Well I got the joke, I just have no idea what "Mulva" means.


----------



## Joe Bernardi (May 27, 2003)

Ratara said:


> Well I got the joke, I just have no idea what "Mulva" means.


It's from a Seinfeld episode.

Unable to remember the name of the woman he is dating, Jerry tries to pick up clues to solve the mystery. Given the clue that her name rhymes with a part of the female anatomy, Jerry and George try to come up with possible candidates: Aretha (for urethra), Celeste (for breast), Bovary (for ovary), and Mulva (for vulva). The pay-off of the joke comes at the end of the episode when she presses him to say her name. Jerry guesses Mulva, causing her to storm out of Jerry's apartment. In a flash of insight, Jerry runs to the window and yells out, "Dolores!" (for clitoris).


----------



## Draconis (Mar 16, 2007)

Thanks for the explanation, I never watched Seinfeld.


----------



## Nick (Apr 23, 2002)

Thanks, Joe...perhaps you should contribute more often!

For all these years I thought the character's name on Seinfeld was _Enis!_


----------



## Joe Bernardi (May 27, 2003)

Nick said:


> Thanks, Joe...perhaps you should contribute more often!
> 
> For all these years I thought the character's name on Seinfeld was _Enis!_


I'd post more but the frequent posters know a lot more than I do.
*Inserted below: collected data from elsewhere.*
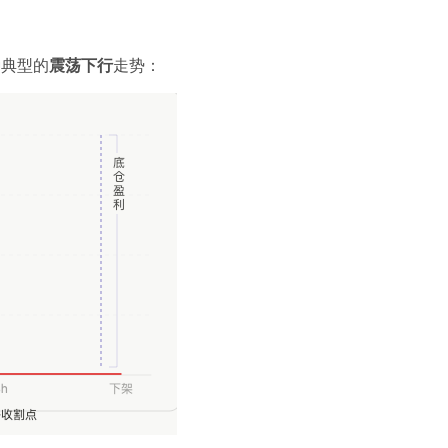
种典型的
震荡下行
走势：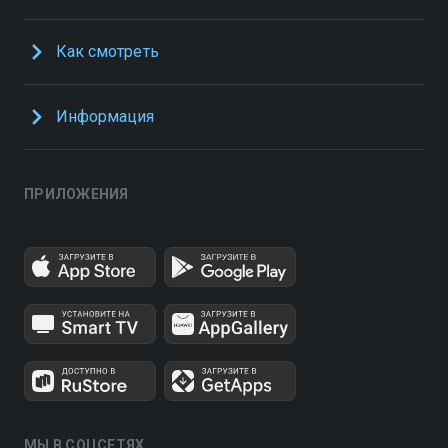
Как смотреть
Информация
ПРИЛОЖЕНИЯ
МЫ В СОЦСЕТЯХ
_I always thought Seinfeld's date's name was Regina._


----------



## machavez00 (Nov 2, 2006)

her name is Joy Luck


----------



## Nick (Apr 23, 2002)

Joe Bernardi said:


> I'd post more but the frequent posters know a lot more than I do...[/I]


Well, _you_ knew what a _"Mulva"_ was and a lot of us didn't! 

Not knowing anything doesn't keep me from posting, as my
ridiculously huge post count will confirm.


----------



## Joe Bernardi (May 27, 2003)

Oh, oh. I'm caught, Nick.

I *did* remember what Mulva referred to, but I should have credited Wikipedia for the detailed post I made.

Am I fired from this "newspaper"?


----------



## Nick (Apr 23, 2002)

No, of course not, Joe, but you may well qualify for a job with the NYT! 

Full disclosure is good for for the soul, isn't it!


----------